- [Exercise set]
**A)** Using the art blog excerpt below, explain in one to three sentences why the writer calls the coolibah tree "very symbolic."
**B)** Summarize the art blog excerpt below in two sentences.

- [Source extract]
# # # #

So at the end of the weekend I was nearly there but still have a couple more colours to apply– another brown and finally black – unless I change my mind and choose other colours after living with them for a couple of weeks – I can’t get back to the studio again until 9 June to complete the prints – I’ll post the finished  result then but meantime this is as far as I got…….. x 10!



sketchbook reflexions

Last Sunday I took my granddaughter to the beach at Wembury – I left my camera at home and only took a sketchbook  – there  was an east wind blowing but a little sunshine now and then …. I drew in my sketchbook



My granddaughter had heard quite alot about volcanic dust  because her parents were now having a break in St Ives instead of Prague! So she made a volcanic city!


I record something entirely different without a camera!



I'm still working on the first plate but I have started a second one with a simple etching - quite small 7cms x 19.5 cms from the tree series - this is the coolibah tree - the trunk of the tree is dark and gradually the branches become paler and can be quite white at the top of the tree! From the dark earth to the light in the sky - the tree is very symbolic!Next I applied the first aquatint which was not the depth I wanted........... and I really wanted to lose that horizon!
the plate was subsequently treated to both a further hard ground and a soft ground and another aquatint ........... this is near to what I wanted!
all trial and error - meantime I'm learning lots! Please click on the images to enlarge them - I really must get a scanner as it is difficult to get a good reproduction with the camera!


Reflections on white

I’ve been reflecting on the significance of my focus on white yesterday. White has so many meanings – there is of course the religious or spiritual meaning, the pure, clean and simple meaning, and for the artist the meaning of blank or empty as in the empty blank white sheet of paper or canvas that confronts us –


I love a clean new white sketchbook but it can also create a sense of panic too! Where to start, what to do, suppose I make the wrong mark – and so it goes on until a creative block stifles any further work! I have been wanting to get back to some drawing and have been avoiding it – it is much easier for me to take photographs but I look and see differently when I draw……


so today I found a simple white sketchbook that I’d made a few months ago – just 8 folded pages bound with a simple bookbinding technique – these are quick and easy to make – I have resolved to fill it this week with working drawings of trees  from the printmaking class




The drawings are not finished – I will continue working into these first two. On my walk to day I left my camera behind and took a small notebook with me – I did a few tree rubbings and may use these in my drawing tomorrow. I’d love to hear any thoughts on creative blocks, blank white pages and drawing!

I hope you are all having a creative week!

# # # #

- [Data]
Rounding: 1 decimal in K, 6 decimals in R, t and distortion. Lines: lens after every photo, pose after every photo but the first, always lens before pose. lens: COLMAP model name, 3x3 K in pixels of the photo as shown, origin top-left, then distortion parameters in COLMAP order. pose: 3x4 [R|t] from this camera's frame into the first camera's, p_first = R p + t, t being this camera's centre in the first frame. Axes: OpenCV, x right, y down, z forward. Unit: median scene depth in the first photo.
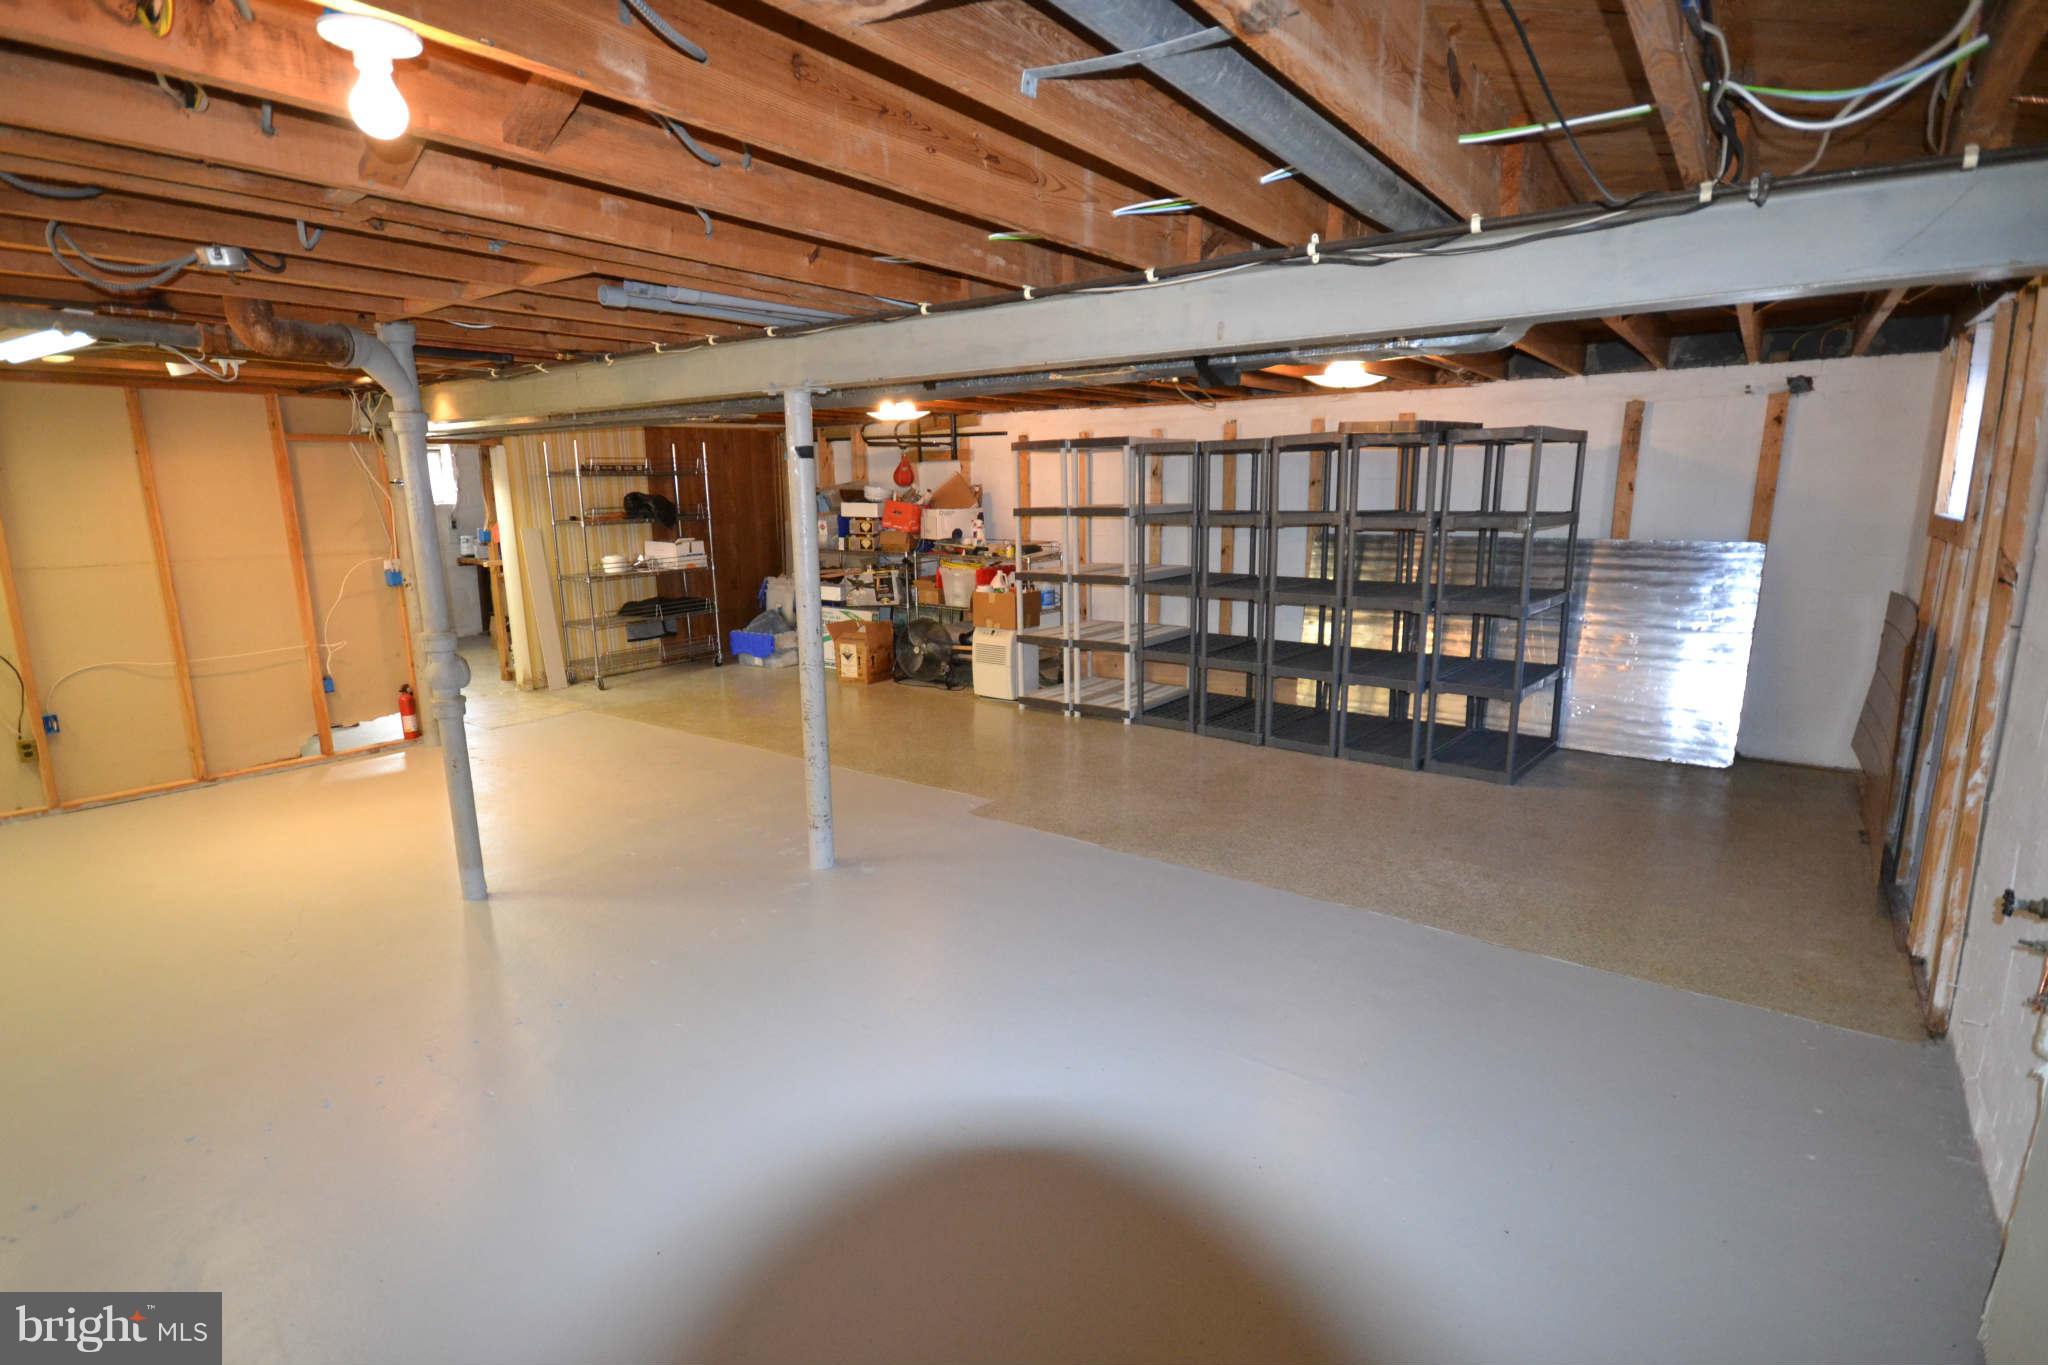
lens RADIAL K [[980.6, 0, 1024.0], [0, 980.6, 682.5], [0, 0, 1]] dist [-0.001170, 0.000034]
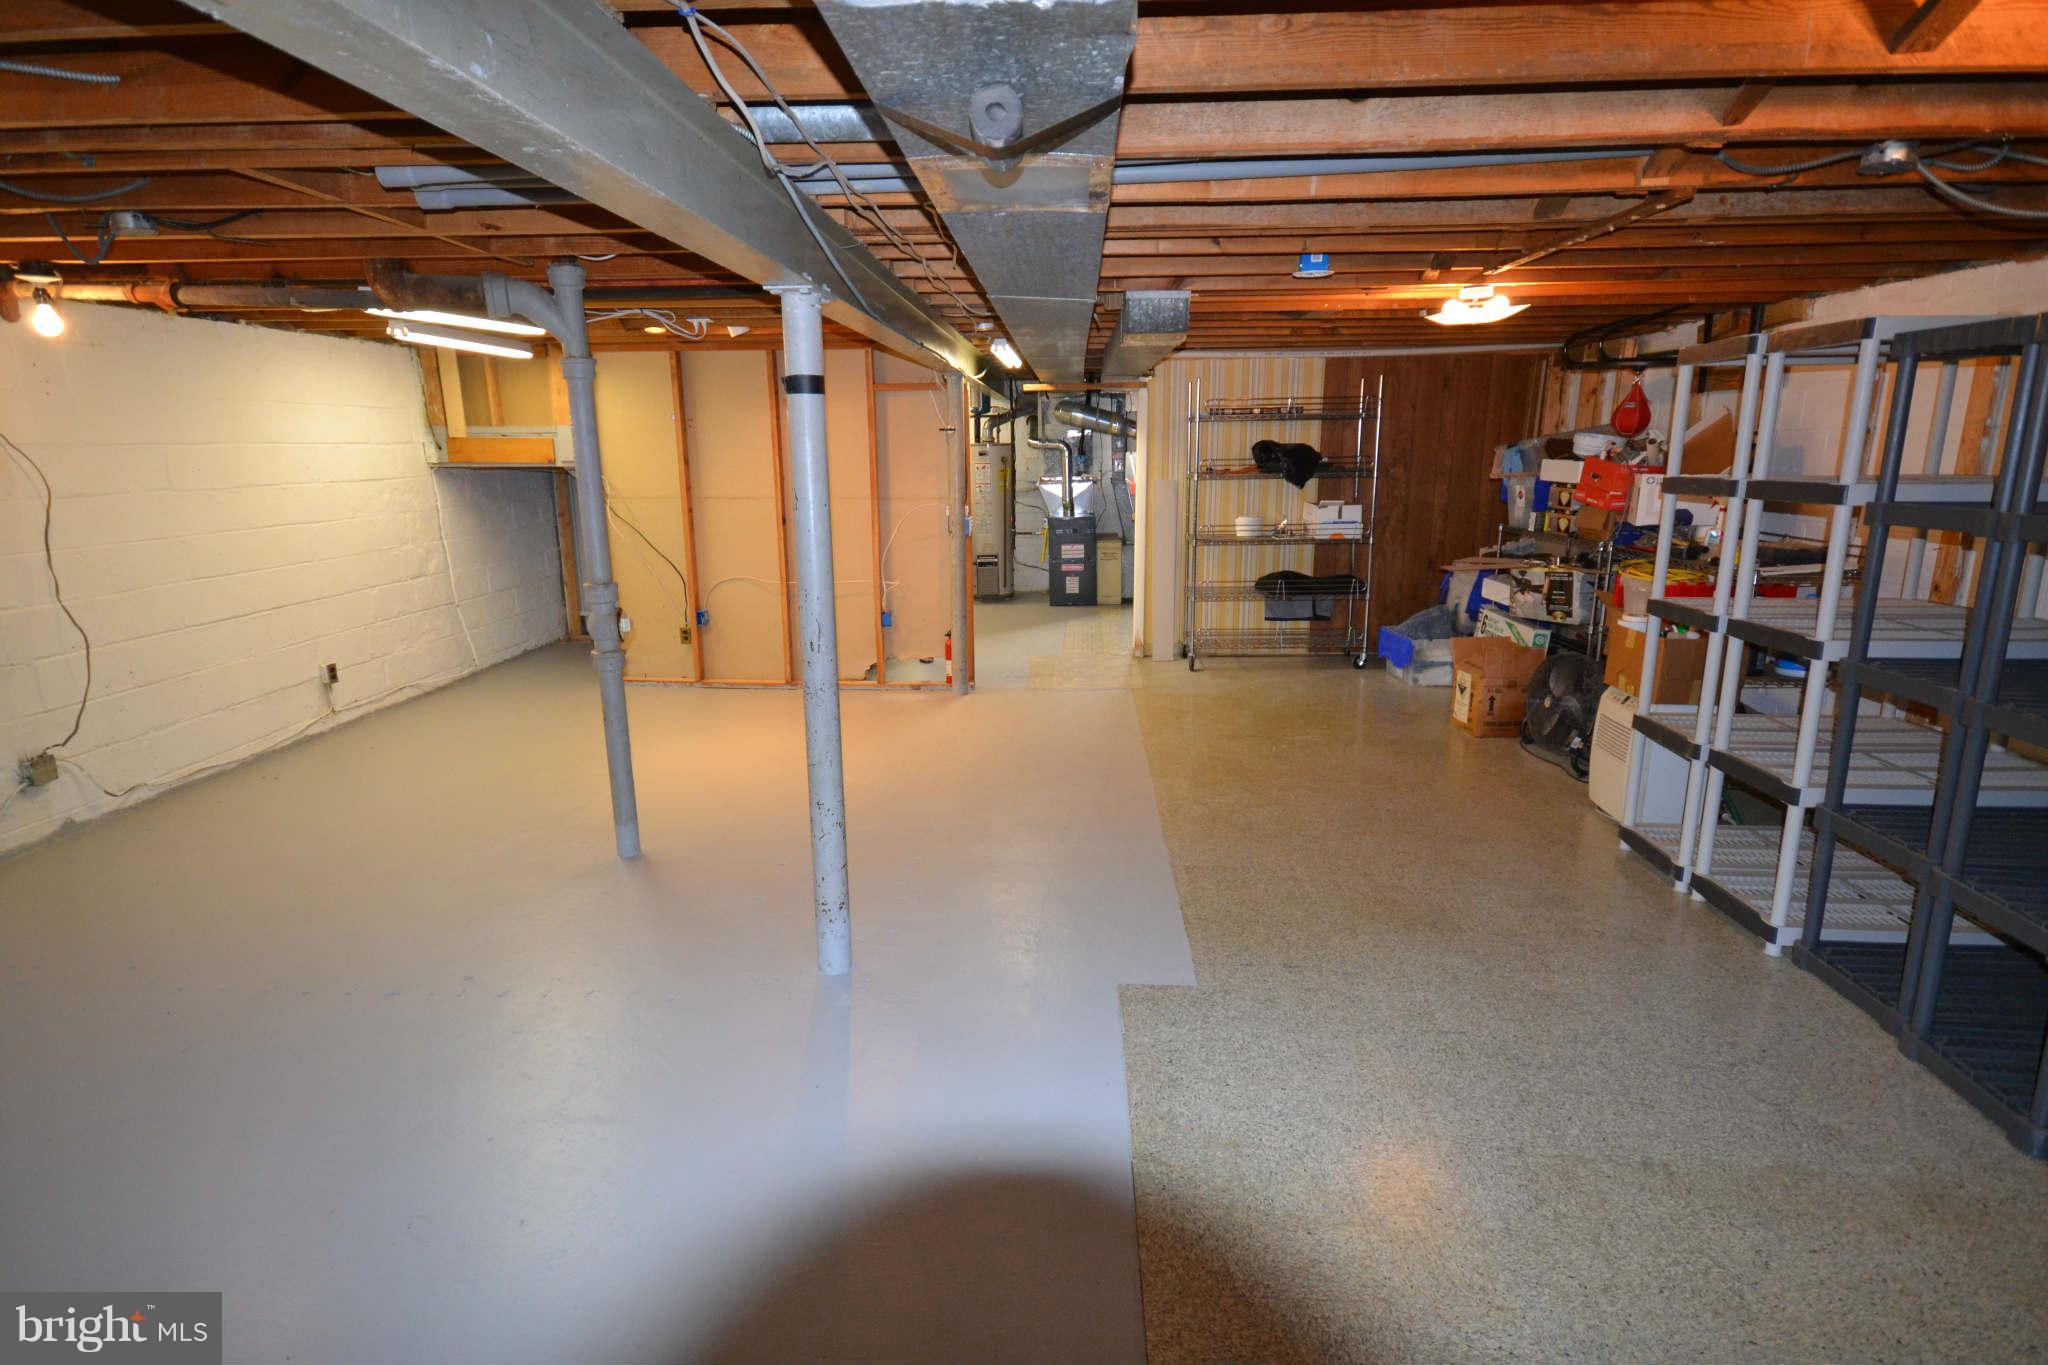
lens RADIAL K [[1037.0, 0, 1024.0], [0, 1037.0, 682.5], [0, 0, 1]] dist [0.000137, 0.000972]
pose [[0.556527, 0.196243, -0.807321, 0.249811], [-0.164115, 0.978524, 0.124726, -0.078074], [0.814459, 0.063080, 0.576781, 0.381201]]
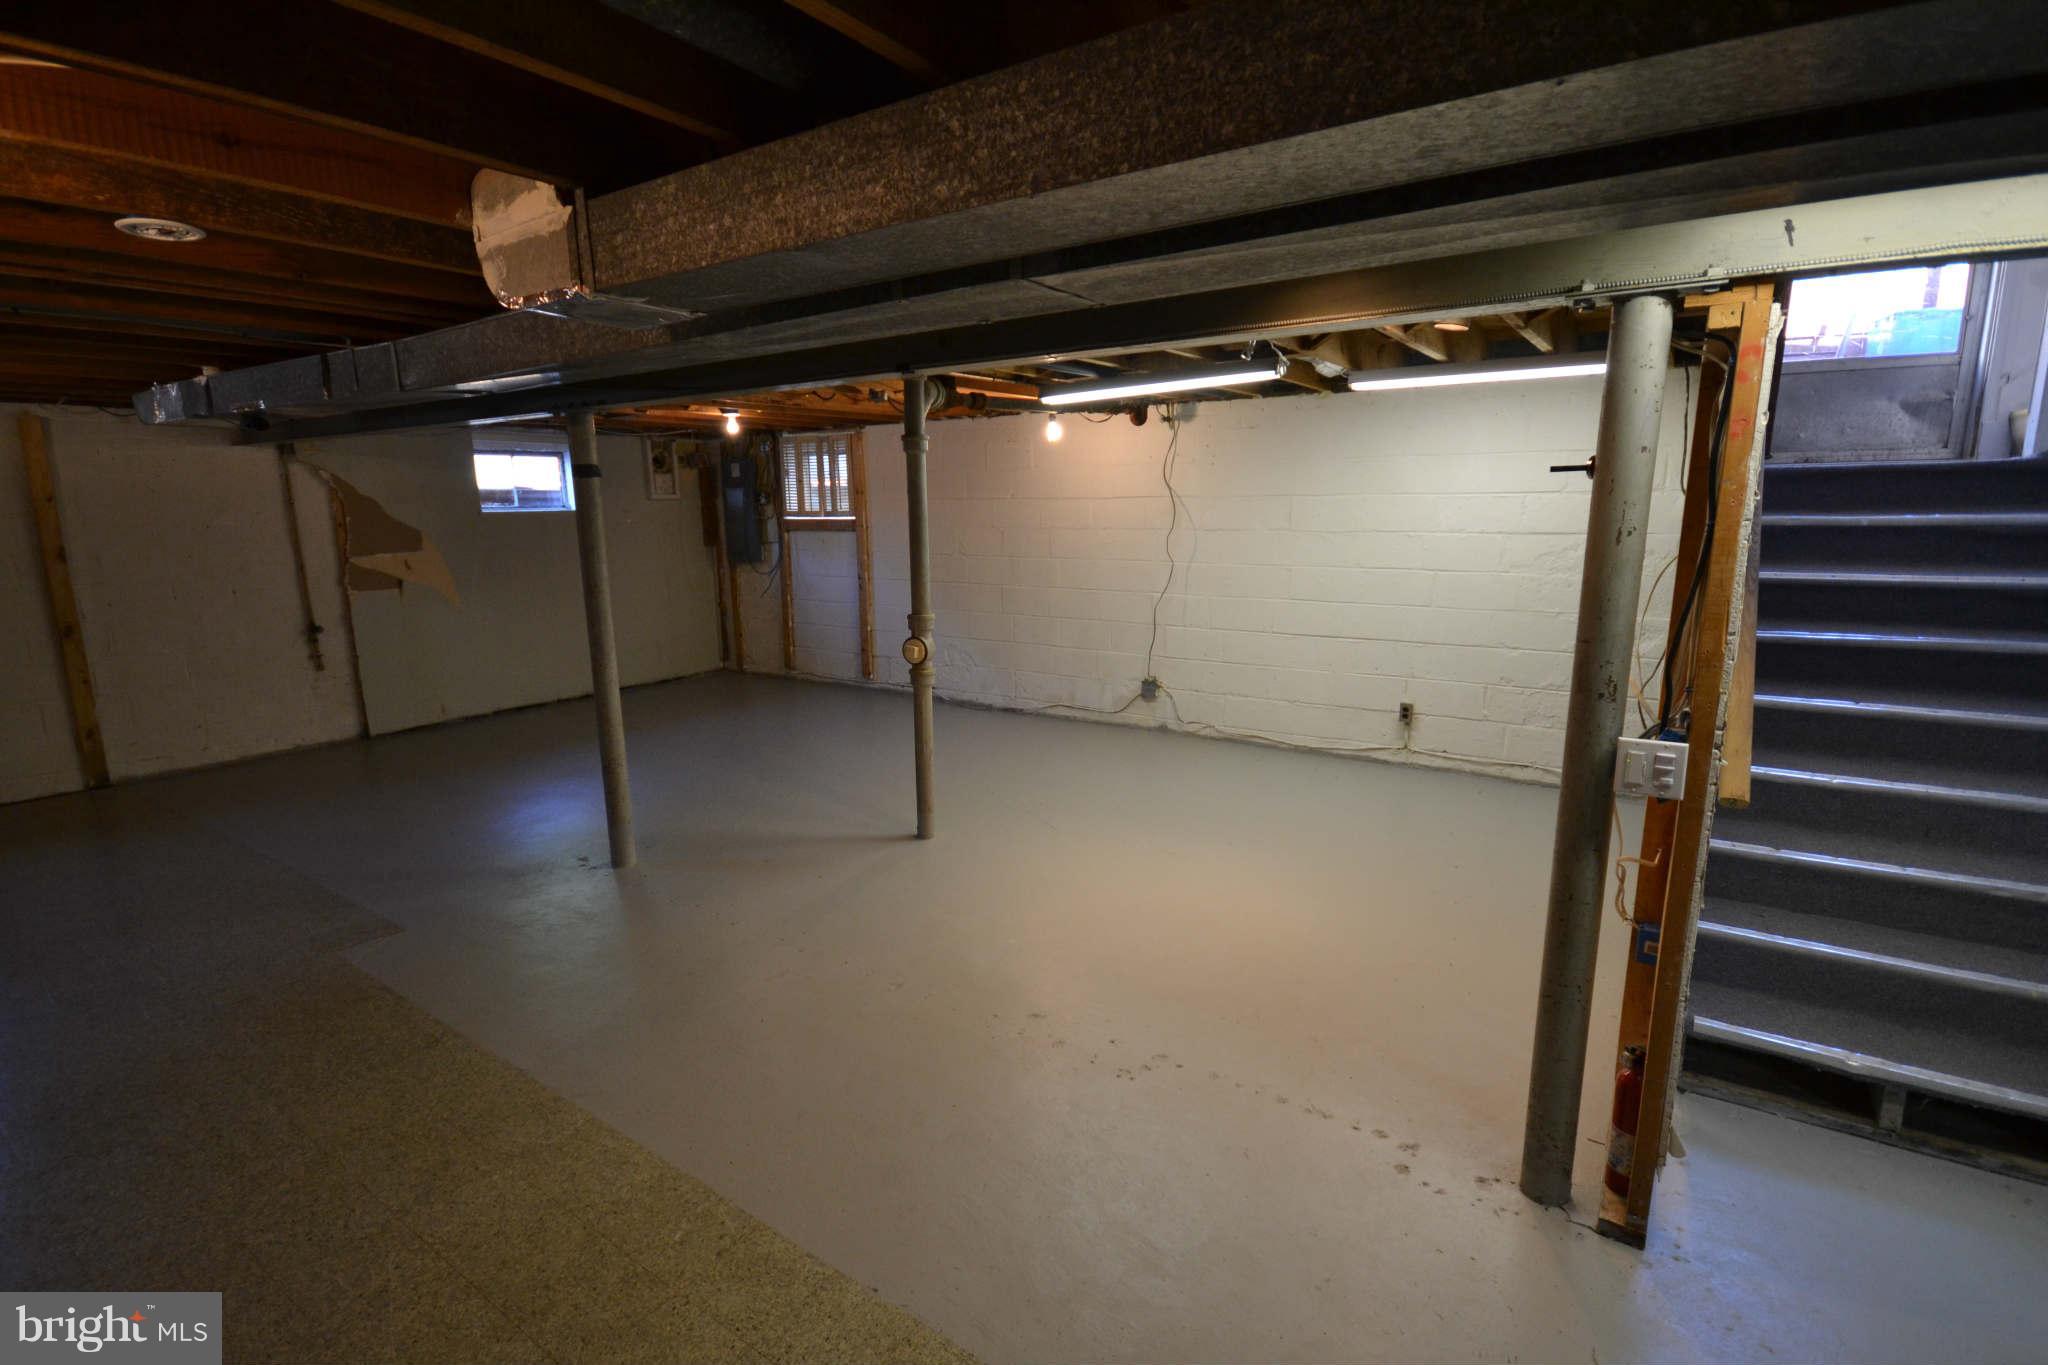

# # # #

- [Exercise answers]
**A)** The coolibah's trunk is dark, and its branches gradually grow paler until they can be quite white at the top. The writer sees this as a movement from the dark earth to the light in the sky, which makes the tree very symbolic.

**B)** The writer describes prints that still need a couple more colors, a beach trip to Wembury with a granddaughter recorded in a sketchbook instead of a camera, and a small coolibah tree etching reworked through trial and error. The writer also reflects on the meanings of white and the panic a blank sketchbook can bring, and resolves to fill a handmade sketchbook this week with tree drawings from the printmaking class.